O CR, portanto, é um projeto que parte da concepção de acreditar na pessoa humana, com base no diálogo e humanização como instrumentos de mudança, para, desta forma, tornar possível construir uma nova pessoa.
Uma das servidoras mais antigas do Centro de Ressocialização Feminino de Araraquara, a Agente de Segurança Penitenciária (ASP) Ana Lucia Garcia Rigueiro confirma o perfil diferenciado dos CRs.

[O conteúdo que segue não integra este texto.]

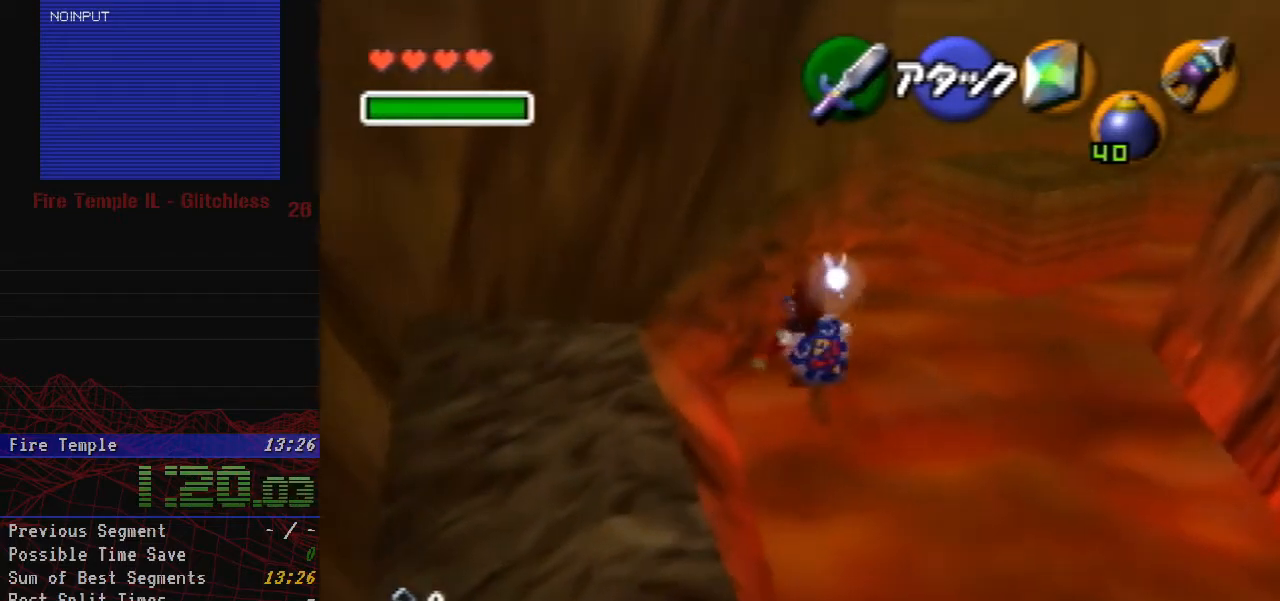
{"buttons": [], "left_stick": "up", "button_events": []}
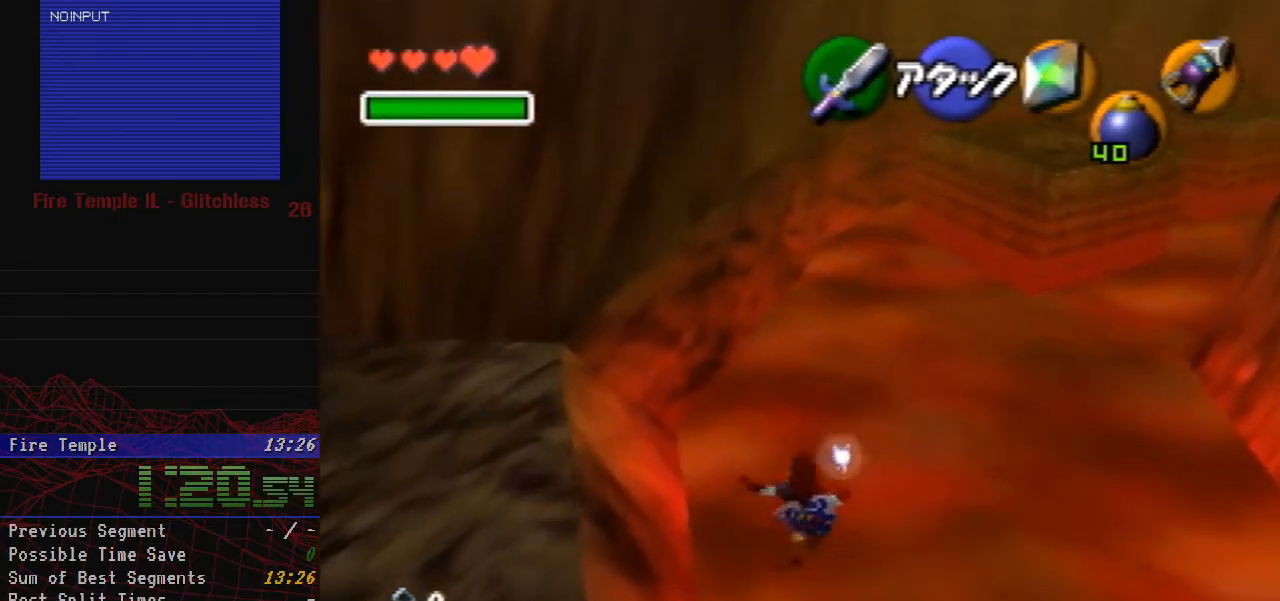
{"buttons": [], "left_stick": "up", "button_events": []}
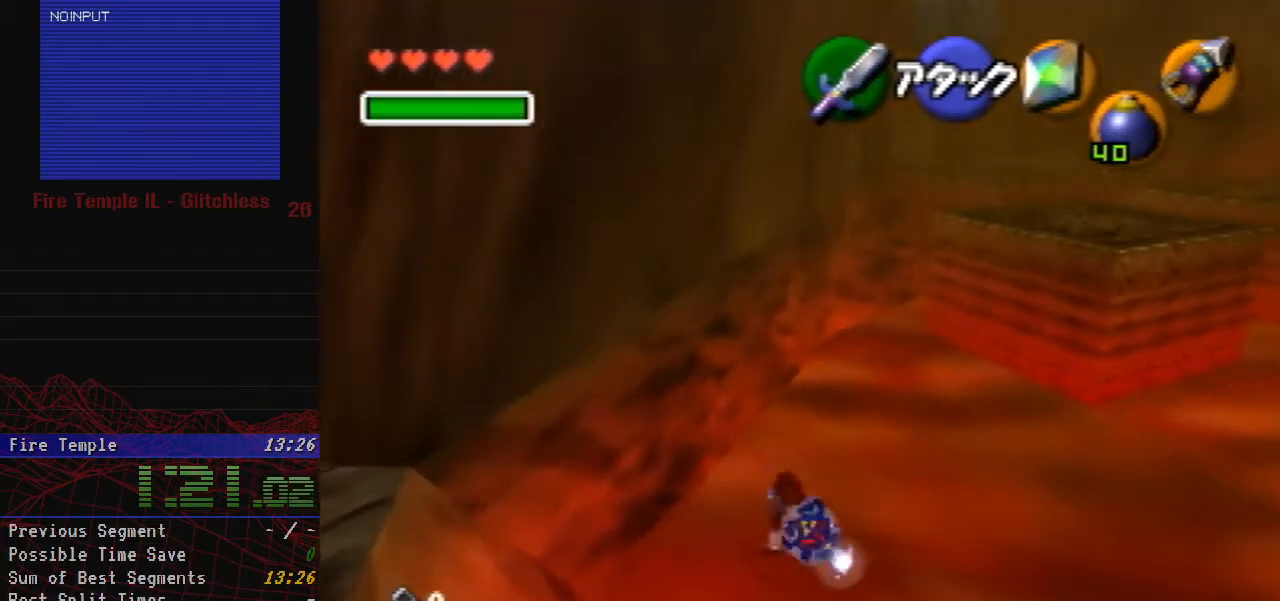
{"buttons": [], "left_stick": "up", "button_events": []}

Ela, que atualmente é diretora de Segurança e Disciplina na unidade prisional, trabalha no CR Feminino desde a sua inauguração, antes mesmo de receber as reeducandas.
‘Projeto que funciona’
“Na minha opinião, [o CR] é um projeto que funciona. Passei por outra unidade antes de vir pra cá, mas aqui o tratamento humano é totalmente diferente”, relatou Rigueiro para a reportagem do O Imparcial.
Ela tem como hobby o crochê e aproveita a habilidade para ensinar o ofício às presas. “Muitas me procuram com interesse em aprender e isso aproxima a reeducanda do funcionário. Mostra que ela tem dignidade e não precisa ser julgada novamente por conta do erro que cometeu”, finaliza a servidora.